26. April 2026
The pull request was built for a world where humans wrote most of the code. We don’t live there anymore.
The pull request as a unit of review is a recent invention. GitHub shipped it in 2008. Before that, code review meant Fagan inspections, pair programming, or the homegrown pre-commit systems Google and Facebook ran internally. The PR didn’t just give us a UI — it institutionalized the change as the thing we look at. Eighteen years later, “review” and “review the diff” mean the same thing to almost everyone.
That equivalence is starting to creak.
When agents are writing the code, the assumptions baked into diff-centric review stop holding. It’s worth asking what review looks like when the substrate underneath it has shifted this much.
Diff review works because of priors most teams never have to say out loud:
Every one of those priors is a load-bearing assumption. None of them survive contact with an agent operating at full throttle.
Take the priors one at a time.

····················

*Directive*: Write out the passage of the piece on code review word for word, starting with "26. April 2026" and going on through "shifted this much.". Rely on the piece on code review alone, with no outside knowledge.

*Data lines*:
····················

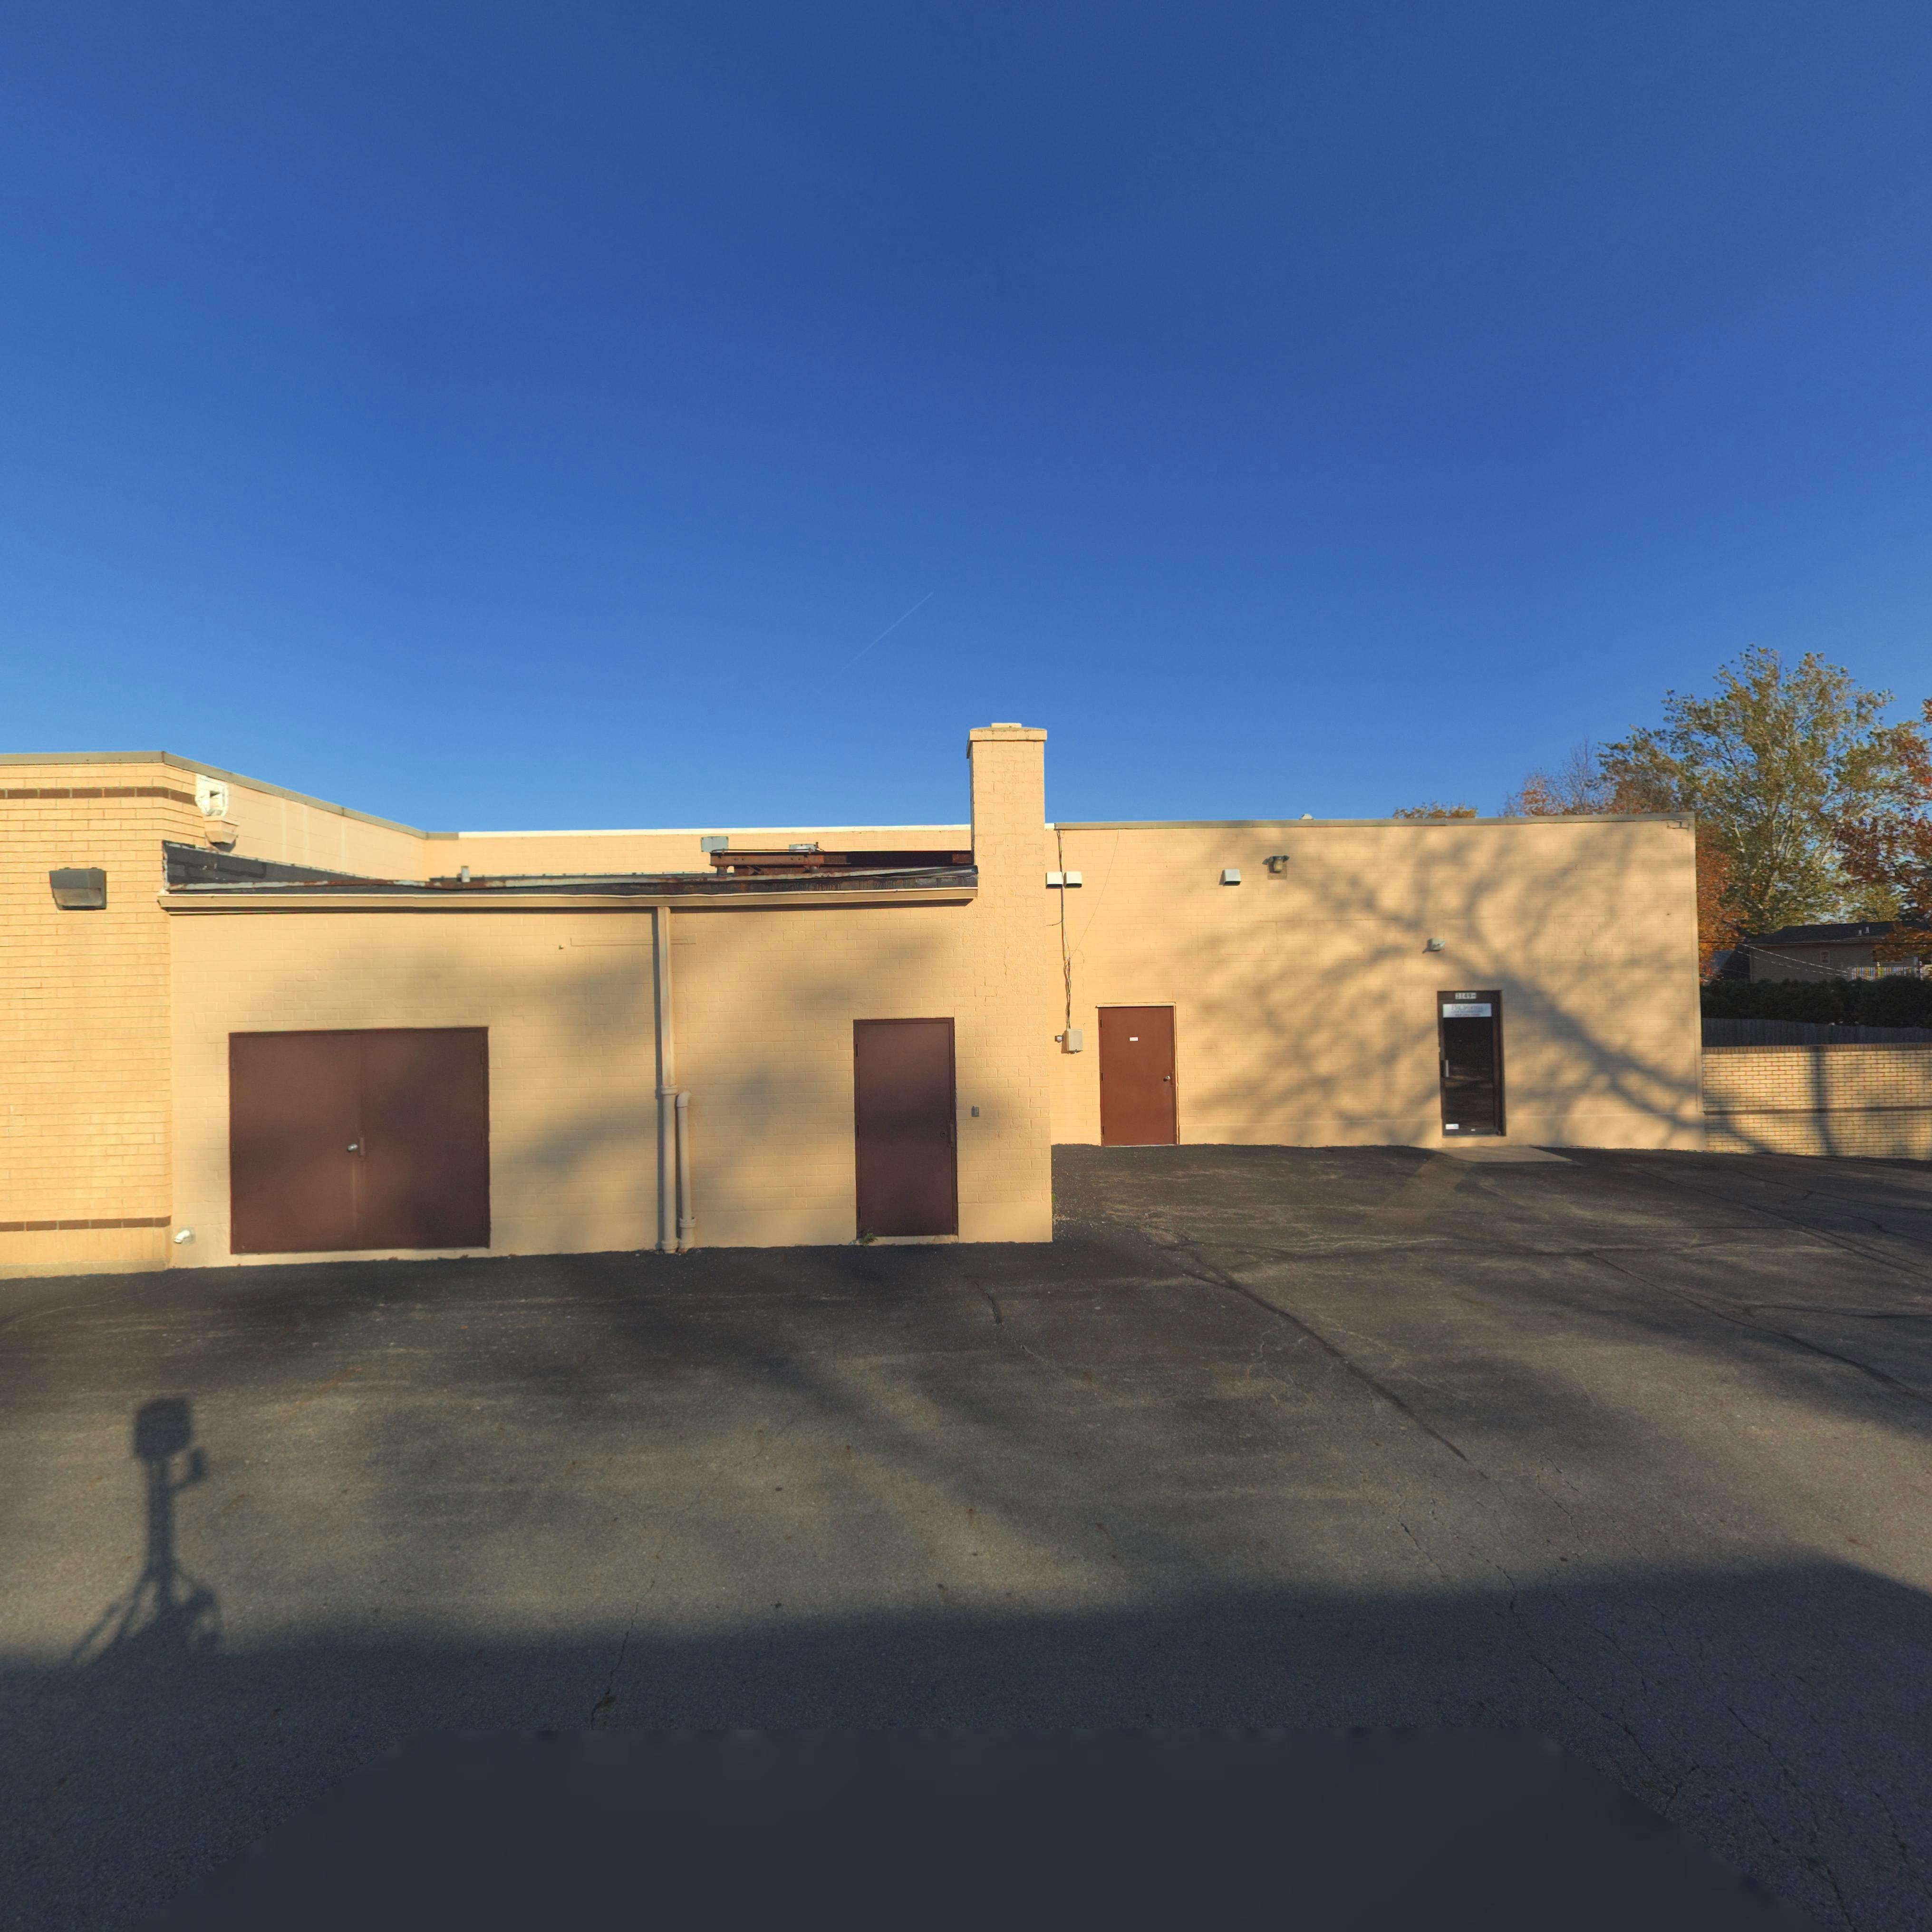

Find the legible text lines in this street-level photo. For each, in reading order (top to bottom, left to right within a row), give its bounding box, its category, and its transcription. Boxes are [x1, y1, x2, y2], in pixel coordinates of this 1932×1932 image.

····················

*Problem solution*:
26. April 2026
The pull request was built for a world where humans wrote most of the code. We don’t live there anymore.
The pull request as a unit of review is a recent invention. GitHub shipped it in 2008. Before that, code review meant Fagan inspections, pair programming, or the homegrown pre-commit systems Google and Facebook ran internally. The PR didn’t just give us a UI — it institutionalized the change as the thing we look at. Eighteen years later, “review” and “review the diff” mean the same thing to almost everyone.
That equivalence is starting to creak.
When agents are writing the code, the assumptions baked into diff-centric review stop holding. It’s worth asking what review looks like when the substrate underneath it has shifted this much.